OpenSSL 1.1.1dev implements several variants of ChaCha20-Poly1305, including AVX2 and AVX-512 variants. BoringSSL implements a different AVX2 version of ChaCha20-Poly1305. It is understandable then why BoringSSL achieves only 1.6GB/s on a single core, compared to the 2.89GB/s OpenSSL does.
So how does this affect you, if you mix a little AVX-512 with your real workload? We use the Xeon Silver 4116 CPUs, with a base frequency 2.1GHz, in a dual socket configuration. From a figure I found on wikichip it seems that running AVX-512 even just on one core on this CPU will reduce the base frequency to 1.8GHz. Running AVX-512 on all cores will reduce it to just 1.4GHz.
Now imagine you run a webserver with Apache or NGINX. In addition you have many other services, performing some real, important work. What happens if you start encrypting your traffic with ChaCha20-Poly1305 using AVX-512? That is the question I asked myself.
I compiled two versions of NGINX, one with OpenSSL1.1.1dev and the other with BoringSSL, and installed it on our server with two Xeon Silver 4116 CPUs, for a total of 24 cores.
I configured the server to serve a medium sized HTML page, and perform some meaningful work on it. I used LuaJIT to remove line breaks and extra spaces, and brotli to compress the file.
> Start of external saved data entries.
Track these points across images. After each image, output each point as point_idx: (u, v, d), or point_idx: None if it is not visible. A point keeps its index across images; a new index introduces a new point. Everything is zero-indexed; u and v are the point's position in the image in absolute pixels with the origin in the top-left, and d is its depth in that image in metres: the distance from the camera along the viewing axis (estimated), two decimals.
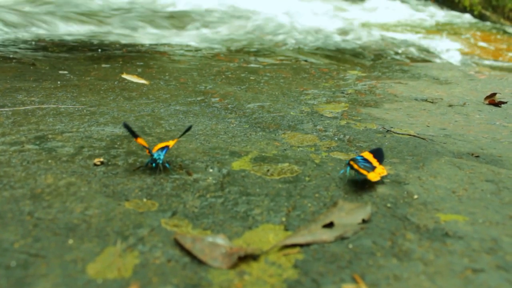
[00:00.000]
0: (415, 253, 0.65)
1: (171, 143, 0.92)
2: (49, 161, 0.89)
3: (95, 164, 0.89)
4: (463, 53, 3.39)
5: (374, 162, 0.90)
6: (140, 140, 0.88)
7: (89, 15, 3.14)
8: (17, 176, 0.81)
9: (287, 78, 1.82)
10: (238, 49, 2.80)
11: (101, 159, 0.91)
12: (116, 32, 2.92)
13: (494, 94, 1.55)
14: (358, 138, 1.13)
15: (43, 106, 1.24)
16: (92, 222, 0.69)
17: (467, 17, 5.15)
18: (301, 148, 1.04)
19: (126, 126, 0.87)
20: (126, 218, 0.71)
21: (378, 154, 0.94)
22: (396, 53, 3.15)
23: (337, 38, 3.42)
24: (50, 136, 1.01)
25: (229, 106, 1.36)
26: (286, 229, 0.70)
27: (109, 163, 0.90)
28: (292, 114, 1.30)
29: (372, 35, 3.60)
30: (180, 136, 0.96)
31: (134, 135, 0.88)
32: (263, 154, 0.98)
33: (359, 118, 1.31)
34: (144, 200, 0.77)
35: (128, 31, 2.99)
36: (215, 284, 0.57)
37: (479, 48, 3.68)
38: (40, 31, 2.74)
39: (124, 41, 2.69)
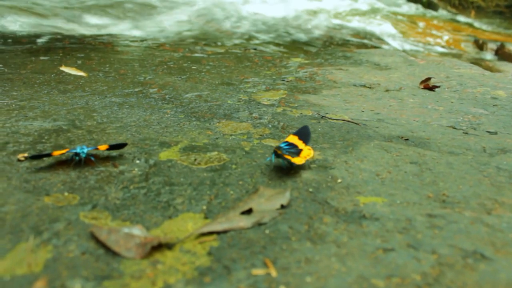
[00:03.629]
0: (329, 236, 0.66)
1: (100, 148, 0.89)
2: None
3: (18, 160, 0.87)
4: (407, 39, 3.46)
5: (300, 144, 0.91)
6: (56, 153, 0.86)
7: (30, 5, 3.04)
8: None
9: (230, 67, 1.82)
10: (185, 38, 2.77)
11: (26, 154, 0.89)
12: (59, 23, 2.84)
13: (429, 79, 1.60)
14: (292, 124, 1.14)
15: None
16: (7, 219, 0.67)
17: (415, 5, 5.25)
18: (233, 137, 1.04)
19: (34, 157, 0.86)
20: (43, 213, 0.69)
21: (304, 134, 0.95)
22: (342, 40, 3.18)
23: (287, 25, 3.43)
24: None
25: (166, 96, 1.35)
26: (206, 217, 0.70)
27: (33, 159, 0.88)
28: (229, 103, 1.30)
29: (320, 23, 3.63)
30: (111, 146, 0.90)
31: (48, 155, 0.86)
32: (193, 144, 0.98)
33: (296, 105, 1.32)
34: (66, 194, 0.76)
35: (72, 21, 2.92)
36: (127, 274, 0.57)
37: (425, 35, 3.76)
38: None
39: (66, 31, 2.62)
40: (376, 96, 1.46)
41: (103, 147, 0.89)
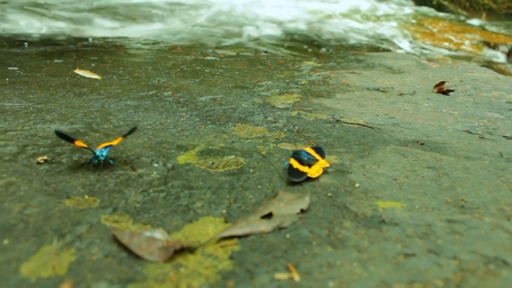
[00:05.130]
0: (350, 241, 0.66)
1: (115, 142, 0.91)
2: None
3: (38, 163, 0.88)
4: (419, 42, 3.46)
5: (317, 156, 0.91)
6: (78, 143, 0.87)
7: (42, 8, 3.07)
8: None
9: (243, 70, 1.83)
10: (197, 41, 2.78)
11: (45, 157, 0.90)
12: (72, 26, 2.86)
13: (443, 83, 1.59)
14: (307, 128, 1.15)
15: None
16: (30, 221, 0.68)
17: (426, 8, 5.24)
18: (249, 140, 1.05)
19: (59, 133, 0.86)
20: (65, 216, 0.70)
21: (320, 150, 0.95)
22: (355, 43, 3.18)
23: (298, 28, 3.43)
24: None
25: (181, 99, 1.36)
26: (226, 221, 0.70)
27: (53, 161, 0.89)
28: (243, 106, 1.31)
29: (332, 26, 3.63)
30: (124, 135, 0.94)
31: (70, 139, 0.87)
32: (210, 147, 0.99)
33: (310, 108, 1.32)
34: (86, 197, 0.76)
35: (84, 25, 2.94)
36: (150, 277, 0.57)
37: (436, 38, 3.75)
38: None
39: (79, 35, 2.64)
40: (390, 100, 1.46)
41: (117, 141, 0.90)
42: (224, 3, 3.81)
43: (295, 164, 0.86)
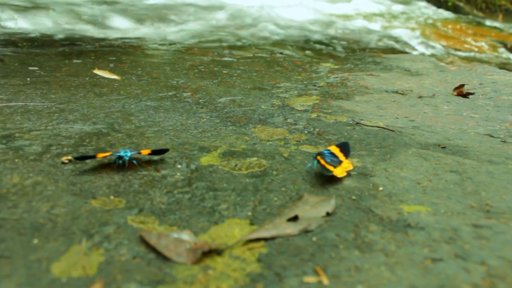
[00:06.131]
0: (377, 245, 0.66)
1: (143, 152, 0.90)
2: (16, 160, 0.88)
3: (63, 162, 0.89)
4: (436, 44, 3.44)
5: (341, 156, 0.91)
6: (100, 155, 0.88)
7: (60, 8, 3.10)
8: None
9: (260, 71, 1.83)
10: (213, 42, 2.79)
11: (69, 157, 0.91)
12: (89, 26, 2.89)
13: (462, 86, 1.58)
14: (327, 131, 1.14)
15: (11, 104, 1.22)
16: (58, 221, 0.69)
17: (441, 10, 5.21)
18: (270, 142, 1.05)
19: (78, 158, 0.87)
20: (93, 216, 0.71)
21: (345, 148, 0.95)
22: (371, 45, 3.17)
23: (313, 30, 3.43)
24: (17, 134, 1.00)
25: (200, 100, 1.36)
26: (251, 224, 0.71)
27: (77, 161, 0.90)
28: (263, 108, 1.31)
29: (347, 27, 3.62)
30: (154, 151, 0.91)
31: (92, 156, 0.88)
32: (232, 149, 0.99)
33: (330, 111, 1.32)
34: (111, 197, 0.77)
35: (102, 25, 2.96)
36: (179, 279, 0.58)
37: (452, 39, 3.73)
38: (9, 25, 2.69)
39: (97, 35, 2.66)
40: (410, 103, 1.45)
41: (145, 152, 0.90)
42: (237, 5, 3.82)
43: (322, 161, 0.86)
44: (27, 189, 0.78)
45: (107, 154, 0.89)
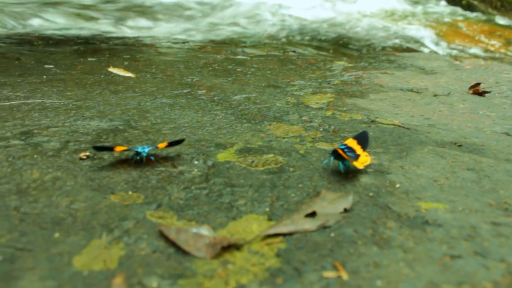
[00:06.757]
0: (395, 241, 0.66)
1: (160, 146, 0.91)
2: (35, 156, 0.89)
3: (81, 158, 0.90)
4: (450, 43, 3.41)
5: (358, 149, 0.91)
6: (118, 148, 0.88)
7: (74, 8, 3.12)
8: (2, 172, 0.82)
9: (274, 69, 1.83)
10: (225, 40, 2.80)
11: (87, 153, 0.92)
12: (102, 25, 2.91)
13: (478, 84, 1.57)
14: (343, 128, 1.14)
15: (28, 101, 1.23)
16: (78, 216, 0.70)
17: (455, 8, 5.17)
18: (286, 139, 1.05)
19: (97, 148, 0.88)
20: (112, 211, 0.71)
21: (362, 139, 0.95)
22: (384, 43, 3.16)
23: (325, 28, 3.42)
24: (35, 131, 1.02)
25: (215, 98, 1.37)
26: (269, 219, 0.71)
27: (95, 157, 0.91)
28: (278, 105, 1.31)
29: (360, 25, 3.60)
30: (170, 143, 0.93)
31: (110, 148, 0.88)
32: (248, 146, 0.99)
33: (345, 108, 1.32)
34: (130, 193, 0.77)
35: (115, 24, 2.98)
36: (199, 273, 0.58)
37: (466, 38, 3.70)
38: (24, 23, 2.72)
39: (110, 33, 2.68)
40: (425, 101, 1.45)
41: (162, 145, 0.91)
42: (249, 3, 3.82)
43: (341, 152, 0.86)
44: (47, 184, 0.78)
45: (125, 148, 0.89)
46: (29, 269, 0.58)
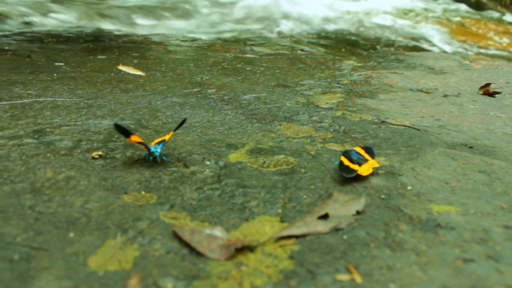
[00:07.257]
0: (408, 244, 0.66)
1: (167, 137, 0.93)
2: (48, 154, 0.90)
3: (93, 158, 0.90)
4: (459, 41, 3.40)
5: (366, 156, 0.91)
6: (134, 138, 0.88)
7: (83, 5, 3.13)
8: (17, 170, 0.83)
9: (283, 68, 1.83)
10: (234, 38, 2.80)
11: (100, 152, 0.92)
12: (111, 22, 2.91)
13: (488, 84, 1.57)
14: (353, 129, 1.14)
15: (40, 99, 1.24)
16: (92, 216, 0.70)
17: (464, 6, 5.14)
18: (296, 140, 1.05)
19: (118, 127, 0.86)
20: (126, 211, 0.72)
21: (369, 150, 0.95)
22: (393, 42, 3.15)
23: (334, 27, 3.42)
24: (48, 129, 1.02)
25: (225, 97, 1.37)
26: (282, 221, 0.71)
27: (107, 156, 0.91)
28: (288, 105, 1.31)
29: (369, 24, 3.60)
30: (175, 129, 0.97)
31: (127, 134, 0.88)
32: (259, 146, 1.00)
33: (355, 109, 1.32)
34: (143, 193, 0.78)
35: (124, 21, 2.98)
36: (214, 275, 0.58)
37: (475, 36, 3.68)
38: (34, 21, 2.73)
39: (119, 31, 2.69)
40: (435, 102, 1.45)
41: (168, 136, 0.92)
42: (257, 1, 3.82)
43: (346, 161, 0.87)
44: (61, 184, 0.79)
45: (140, 140, 0.88)
46: (46, 268, 0.58)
I then monitored the number of requests per second served under full load. This is what I got:
By using ChaCha20-Poly1305 over AES-128-GCM, the server that uses OpenSSL serves 10% fewer requests per second. And that is a huge number! It is equivalent to giving up on two cores, for nothing. One might think that this is due to ChaCha20-Poly1305 being inherently slower. But that is not the case.
First, BoringSSL performs equivalently well with AES-GCM and ChaCha20-Poly1305.
Second, even when only 20% of the requests use ChaCha20-Poly1305, the server throughput drops by more than 7%, and by 5.5% when 10% of the requests are ChaCha20-Poly1305. For reference, 15% of the TLS requests Cloudflare handles are ChaCha20-Poly1305.
Finally, according to perf
, the AVX-512 workload consumes only 2.5% of the CPU time when all the requests are ChaCha20-Poly1305, and less then 0.3% when doing ChaCha20-Poly1305 for 10% of the requests. Irregardless the CPU throttles down, because that what it does when it sees AVX-512 running on all cores.
It is hard to say just how much each core is throttled at any given time, but doing some sampling using lscpu
, I found out that when executing the openssl speed -evp chacha20-poly1305 -multi 48
benchmark, it shows CPU MHz: 1199.963
, for OpenSSL with all AES-GCM connections I got CPU MHz: 2399.926
and for OpenSSL with all ChaCha20-Poly1305 connections I saw CPU MHz: 2184.338
, which is obviously 9% slower.
Another interesting distinction is that ChaCha20-Poly1305 with AVX2 is slightly slower in OpenSSL but is the same in BoringSSL. Why might that be? The reason here is that the BoringSSL code does not use AVX2 multiplication instructions for Poly1305, and only uses simple xor, shift and add operations for ChaCha20, which allows it to run at the base frequency.
OpenSSL 1.1.1dev is still in development, therefore I suspect no one is affected by this issue yet. We switched to BoringSSL months ago, and our server performance is not affected by this issue.
What the future holds in unclear. Intel announced very cool new ISA extensions for the future generation of CPUs, that are expected to improve crypto performance even further. Those extensions include AVX512+VAES, AVX512+VPCLMULQDQ and AVX512IFMA. But if the frequency scaling issue is not resolved by then, using those for general purpose cryptography libraries will do (much) more harm than good.
The problem is not with cryptography libraries alone. OpenSSL did nothing wrong by trying to get the best possible performance, on the contrary, I wrote a decent amount of AVX-512 code for OpenSSL myself. The observed behavior is a sad side effect. There are many libraries that use AVX and AVX2 instructions out there, they will probably be updated to AVX-512 at some point, and users are not likely to be aware of the implementation details. If you do not require AVX-512 for some specific high performance tasks, I suggest you disable AVX-512 execution on your server or desktop, to avoid accidental AVX-512 throttling.